でもどうやら親御様はまだその山を登っている途中のようです。
道が緩やかになったように見えても忘れてはいけません。
山の天気はいつでも変わりやすく、アクシデントは付き物です。
しかし親御様はそんなことは当たり前のことでそうあることが自然だと思っているはずです。
それはきっとその先の景色を楽しみにしているからではないでしょうか。
20年、30年と歩いてきた今でさえ、きっと頂上はまだまだ先でしょう。
そして大きな節目に出会います。
いつも愛情を持って一緒に歩いてきたメンバーの一人がここからは別のメンバーと歩いていくと打ち明けます。
それがあなたの結婚です。
もし親御様の立場ならこの時どんな言葉をかけてあげられるでしょうか。
本音を口に出したくなっても
「おめでとう。気をつけて。新しいメンバーと一緒に頑張って」
そう言うかもしれません。
その言葉に嘘は一切ありません。
でも一番大事な本音は誰もが心の奥に閉じ込めているのではないでしょうか。
それが親の愛情だからです。
2021年初頭。
結婚式を予定通りの日程で執り行う方達のほとんどが規模を縮小しています。
どうしても一緒にその時間と空間を共有したかった人と過ごすことが叶わない悲しさ。
どうして、なぜ、そんな感情に押しつぶされそうになることもあるかもしれません。
この結婚式にはもちろんまだ続きがあります。
でもこの日一日を通して一番大切な時間だったのは挙式の指輪交換よりもパーティーのクライマックスよりももしかしたらこの時間だったのではと思い今回のブログは一旦ここで区切らせていただきます。
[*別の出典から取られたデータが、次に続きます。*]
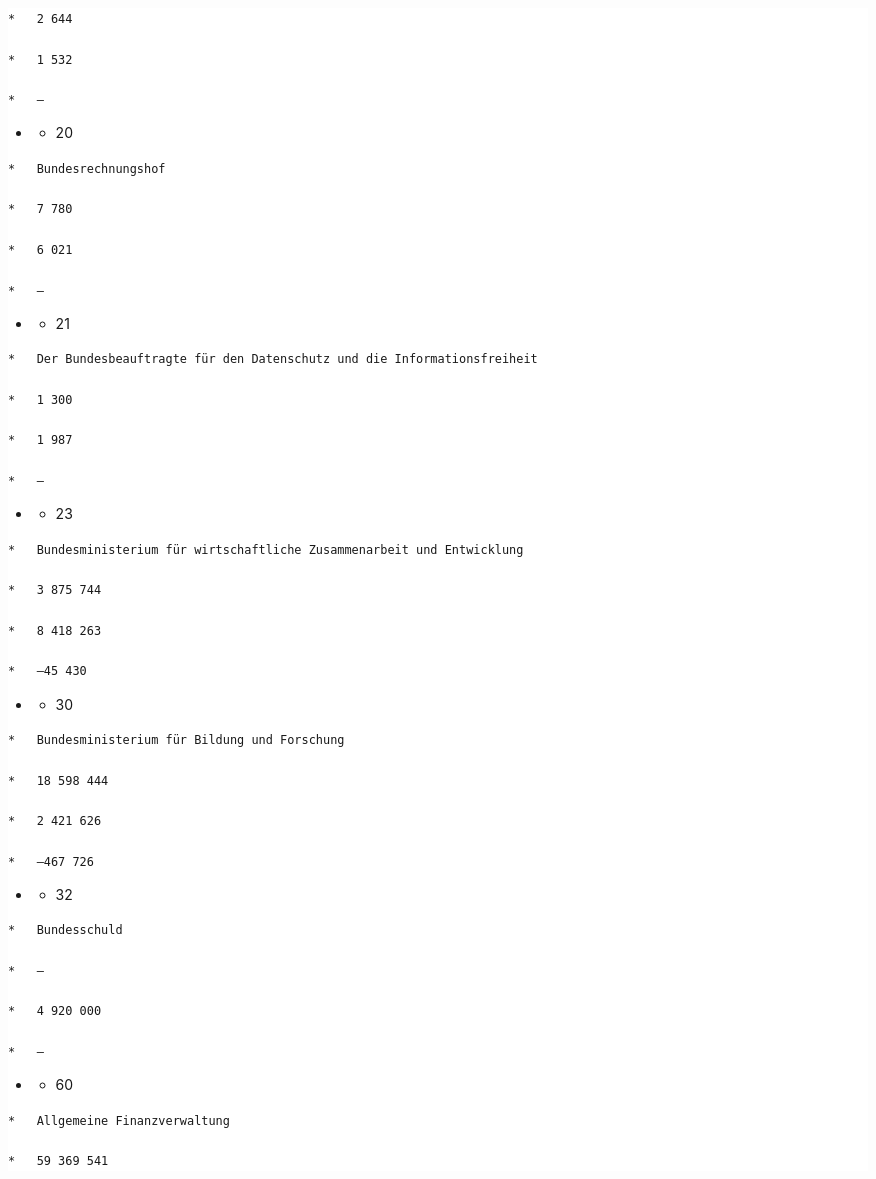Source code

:     *   2 644

    *   1 532

    *   –


*    *   20

    *   Bundesrechnungshof

    *   7 780

    *   6 021

    *   –


*    *   21

    *   Der Bundesbeauftragte für den Datenschutz und die Informationsfreiheit

    *   1 300

    *   1 987

    *   –


*    *   23

    *   Bundesministerium für wirtschaftliche Zusammenarbeit und Entwicklung

    *   3 875 744

    *   8 418 263

    *   –45 430


*    *   30

    *   Bundesministerium für Bildung und Forschung

    *   18 598 444

    *   2 421 626

    *   –467 726


*    *   32

    *   Bundesschuld

    *   –

    *   4 920 000

    *   –


*    *   60

    *   Allgemeine Finanzverwaltung

    *   59 369 541
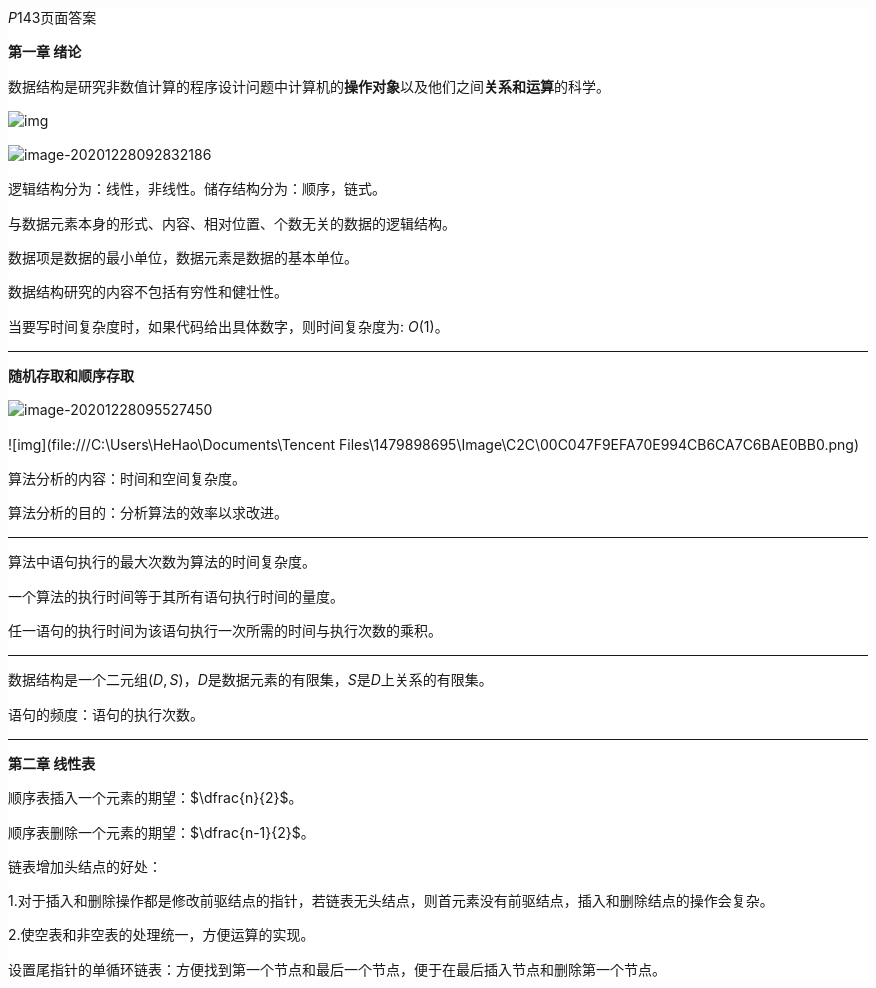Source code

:$P143$页面答案

**第一章 绪论**

数据结构是研究非数值计算的程序设计问题中计算机的**操作对象**以及他们之间**关系和运算**的科学。

![img](https://iknow-pic.cdn.bcebos.com/342ac65c10385343da7280229c13b07eca808877?x-bce-process=image/resize,m_lfit,w_600,h_800,limit_1)

![image-20201228092832186](C:\Users\HeHao\AppData\Roaming\Typora\typora-user-images\image-20201228092832186.png)

逻辑结构分为：线性，非线性。储存结构分为：顺序，链式。

与数据元素本身的形式、内容、相对位置、个数无关的数据的逻辑结构。

数据项是数据的最小单位，数据元素是数据的基本单位。

数据结构研究的内容不包括有穷性和健壮性。

当要写时间复杂度时，如果代码给出具体数字，则时间复杂度为: $O(1)$。

---

**随机存取和顺序存取**

![image-20201228095527450](C:\Users\HeHao\AppData\Roaming\Typora\typora-user-images\image-20201228095527450.png)

![img](file:///C:\Users\HeHao\Documents\Tencent Files\1479898695\Image\C2C\00C047F9EFA70E994CB6CA7C6BAE0BB0.png)

算法分析的内容：时间和空间复杂度。

算法分析的目的：分析算法的效率以求改进。

---

算法中语句执行的最大次数为算法的时间复杂度。

一个算法的执行时间等于其所有语句执行时间的量度。

任一语句的执行时间为该语句执行一次所需的时间与执行次数的乘积。

---

数据结构是一个二元组$(D,S)$，$D$是数据元素的有限集，$S$是$D$上关系的有限集。

语句的频度：语句的执行次数。

---

**第二章 线性表**

顺序表插入一个元素的期望：$\dfrac{n}{2}$。

顺序表删除一个元素的期望：$\dfrac{n-1}{2}$。

链表增加头结点的好处：  

1.对于插入和删除操作都是修改前驱结点的指针，若链表无头结点，则首元素没有前驱结点，插入和删除结点的操作会复杂。

2.使空表和非空表的处理统一，方便运算的实现。

设置尾指针的单循环链表：方便找到第一个节点和最后一个节点，便于在最后插入节点和删除第一个节点。
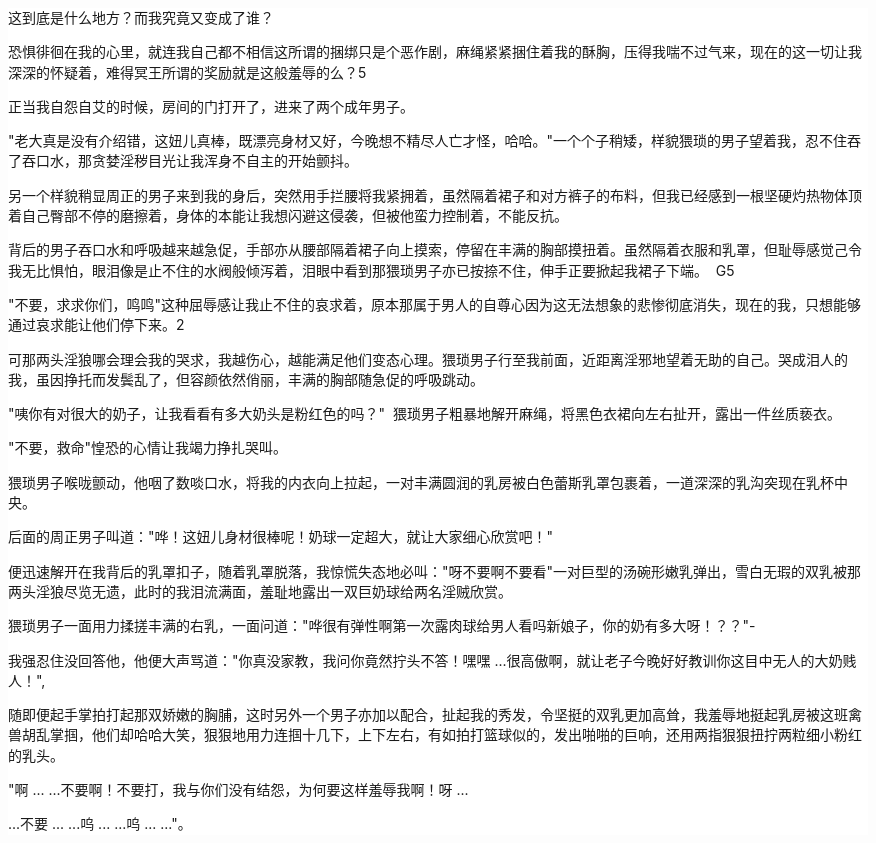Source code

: 



这到底是什么地方？而我究竟又变成了谁？



恐惧徘徊在我的心里，就连我自己都不相信这所谓的捆绑只是个恶作剧，麻绳紧紧捆住着我的酥胸，压得我喘不过气来，现在的这一切让我深深的怀疑着，难得冥王所谓的奖励就是这般羞辱的么？5



正当我自怨自艾的时候，房间的门打开了，进来了两个成年男子。



"老大真是没有介绍错，这妞儿真棒，既漂亮身材又好，今晚想不精尽人亡才怪，哈哈。"一个个子稍矮，样貌猥琐的男子望着我，忍不住吞了吞口水，那贪婪淫秽目光让我浑身不自主的开始颤抖。



另一个样貌稍显周正的男子来到我的身后，突然用手拦腰将我紧拥着，虽然隔着裙子和对方裤子的布料，但我已经感到一根坚硬灼热物体顶着自己臀部不停的磨擦着，身体的本能让我想闪避这侵袭，但被他蛮力控制着，不能反抗。



背后的男子吞口水和呼吸越来越急促，手部亦从腰部隔着裙子向上摸索，停留在丰满的胸部摸扭着。虽然隔着衣服和乳罩，但耻辱感觉己令我无比惧怕，眼泪像是止不住的水阀般倾泻着，泪眼中看到那猥琐男子亦已按捺不住，伸手正要掀起我裙子下端。  G5



"不要，求求你们，鸣鸣"这种屈辱感让我止不住的哀求着，原本那属于男人的自尊心因为这无法想象的悲惨彻底消失，现在的我，只想能够通过哀求能让他们停下来。2



可那两头淫狼哪会理会我的哭求，我越伤心，越能满足他们变态心理。猥琐男子行至我前面，近距离淫邪地望着无助的自己。哭成泪人的我，虽因挣托而发鬓乱了，但容颜依然俏丽，丰满的胸部随急促的呼吸跳动。



"咦你有对很大的奶子，让我看看有多大奶头是粉红色的吗？"  猥琐男子粗暴地解开麻绳，将黑色衣裙向左右扯开，露出一件丝质亵衣。



"不要，救命"惶恐的心情让我竭力挣扎哭叫。



猥琐男子喉咙颤动，他咽了数啖口水，将我的内衣向上拉起，一对丰满圆润的乳房被白色蕾斯乳罩包裹着，一道深深的乳沟突现在乳杯中央。



后面的周正男子叫道："哗！这妞儿身材很棒呢！奶球一定超大，就让大家细心欣赏吧！"



便迅速解开在我背后的乳罩扣子，随着乳罩脱落，我惊慌失态地必叫："呀不要啊不要看"一对巨型的汤碗形嫩乳弹出，雪白无瑕的双乳被那两头淫狼尽览无遗，此时的我泪流满面，羞耻地露出一双巨奶球给两名淫贼欣赏。



猥琐男子一面用力揉搓丰满的右乳，一面问道："哗很有弹性啊第一次露肉球给男人看吗新娘子，你的奶有多大呀！？？"-



我强忍住没回答他，他便大声骂道："你真没家教，我问你竟然拧头不答！嘿嘿 ...很高傲啊，就让老子今晚好好教训你这目中无人的大奶贱人！",



随即便起手掌拍打起那双娇嫩的胸脯，这时另外一个男子亦加以配合，扯起我的秀发，令坚挺的双乳更加高耸，我羞辱地挺起乳房被这班禽兽胡乱掌掴，他们却哈哈大笑，狠狠地用力连掴十几下，上下左右，有如拍打篮球似的，发出啪啪的巨响，还用两指狠狠扭拧两粒细小粉红的乳头。



"啊 ...  ...不要啊！不要打，我与你们没有结怨，为何要这样羞辱我啊！呀 ...

 ...不要 ...  ...呜 ...  ...呜 ...  ..."。
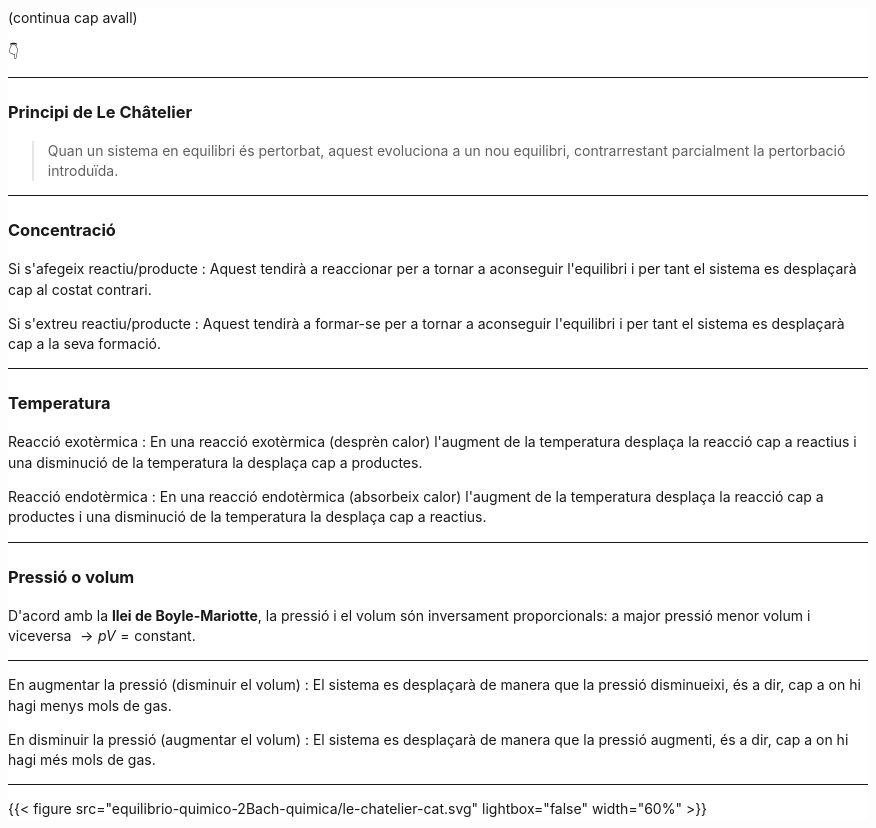 (continua cap avall)

👇

---

### Principi de Le Châtelier

> Quan un sistema en equilibri és pertorbat, aquest evoluciona a un nou equilibri, contrarrestant parcialment la pertorbació introduïda.

---

### Concentració

Si s'afegeix reactiu/producte
: Aquest tendirà a reaccionar per a tornar a aconseguir l'equilibri i per tant el sistema es desplaçarà cap al costat contrari.

Si s'extreu reactiu/producte
: Aquest tendirà a formar-se per a tornar a aconseguir l'equilibri i per tant el sistema es desplaçarà cap a la seva formació.

---

### Temperatura

Reacció exotèrmica
: En una reacció exotèrmica (desprèn calor) l'augment de la temperatura desplaça la reacció cap a reactius i una disminució de la temperatura la desplaça cap a productes.

Reacció endotèrmica
: En una reacció endotèrmica (absorbeix calor) l'augment de la temperatura desplaça la reacció cap a productes i una disminució de la temperatura la desplaça cap a reactius.

---

### Pressió o volum

D'acord amb la **llei de Boyle-Mariotte**, la pressió i el volum són inversament proporcionals: a major pressió menor volum i viceversa $\rightarrow pV = \text{constant}$.

---

En augmentar la pressió (disminuir el volum)
: El sistema es desplaçarà de manera que la pressió disminueixi, és a dir, cap a on hi hagi menys mols de gas.

En disminuir la pressió (augmentar el volum)
: El sistema es desplaçarà de manera que la pressió augmenti, és a dir, cap a on hi hagi més mols de gas.

---

{{< figure src="equilibrio-quimico-2Bach-quimica/le-chatelier-cat.svg" lightbox="false" width="60%" >}}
出席人数が減ってしまいご家族だけになったとしても結婚式をやる意味を見失う必要はありません。
挙式さえ満足に行えなかったとしても、一番大切なことはこのブログでお伝えしたような時間の中に詰まっていると思うからです。
失くしたもの数よりも今あるものの数を数えよう。
もしあなたが同じように感じていただけるなら、自分やパートナー、そして親御様とまっすぐ向き合う時間を作ってみていただきたいです。